A Saudi atomic bomb is not an option, which we were thinking of a few days ago. We are one of the world peoples who cast doubts the most on the industry, trade, and policy of weapons. We were depressed by the wars, which have shocked the region since 1979 between Iraq and Iran and which inflicted material and human losses on the region over eight years in a way that exceeded the losses inflicted by the Arab-Israeli wars over half a century and later the occupation of Kuwait and the occupation of Iraq.

However, we know that there is no other option to deal with Iran, which is armed with nuclear weapons, except through the same balance of terror, which guarded the situation among Moscow, Beijing, and the West, and now between Karachi and New Delhi. We also know that the Pakistanis could not have developed, produced, and maintained their weapon had the West not accepted this in reply to the Indian nuclear weapon and as a deterrence to it.

Based on this formula of balance, what if Riyadh, as a representative of the Gulf region, mounted a nuclear weapon facing Iran? Would this be enough? Here, Egypt will demand the same thing, taking into consideration that it is a central state in the region and is important in the military balance with Iran and Israel as well.
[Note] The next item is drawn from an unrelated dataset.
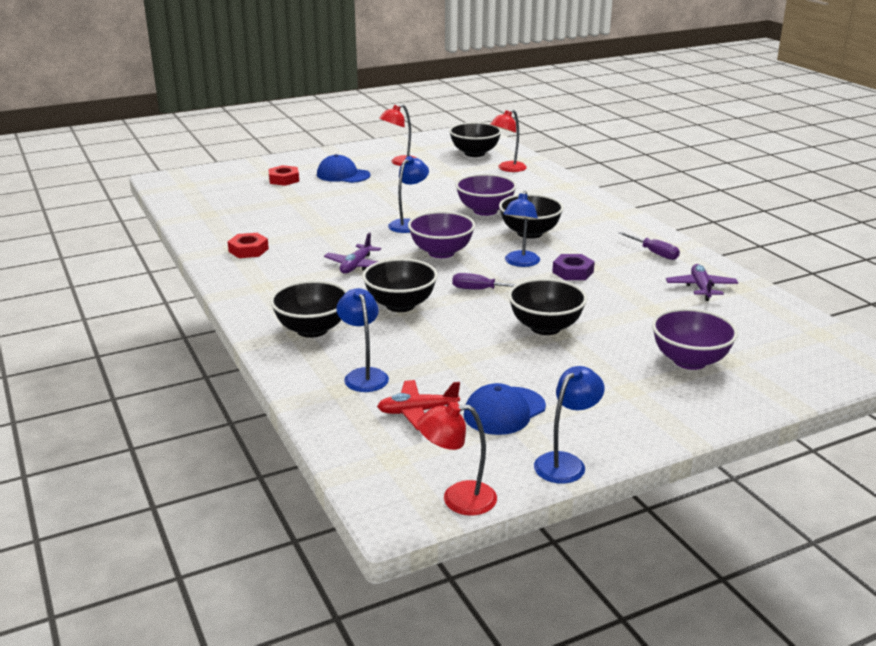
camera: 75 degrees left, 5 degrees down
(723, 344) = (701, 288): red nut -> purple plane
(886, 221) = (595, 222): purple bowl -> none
The time sequence of the Iranian nuclear story leaves no room except for skepticism, fear, and preparedness. Regrettably, this has also opened a new serious chapter of arms race in the Gulf. Iran has been telling lies about its nuclear activity from the very beginning. Right from the start, it denied that it has nuclear facilities. When the pictures of these facilities were exposed, it began to talk about a limited scientific nature of these facilities. After the reports of inspectors of the International Atomic Energy Agency (IAEA) exposed its lies, it admitted that it seeks to enrich uranium to produce energy only. This is an unconvincing argument by a country that is the fourth in the world in the possession of oil, which is cheaper than atomic energy in terms of price and effort. Despite its new denial, we will see the Iranian nuclear bomb. At that point, Iran will justify this by saying that Israel has a similar arsenal. When it uses it the bomb, it will most likely target the Gulf countries, as was the case over 30 years.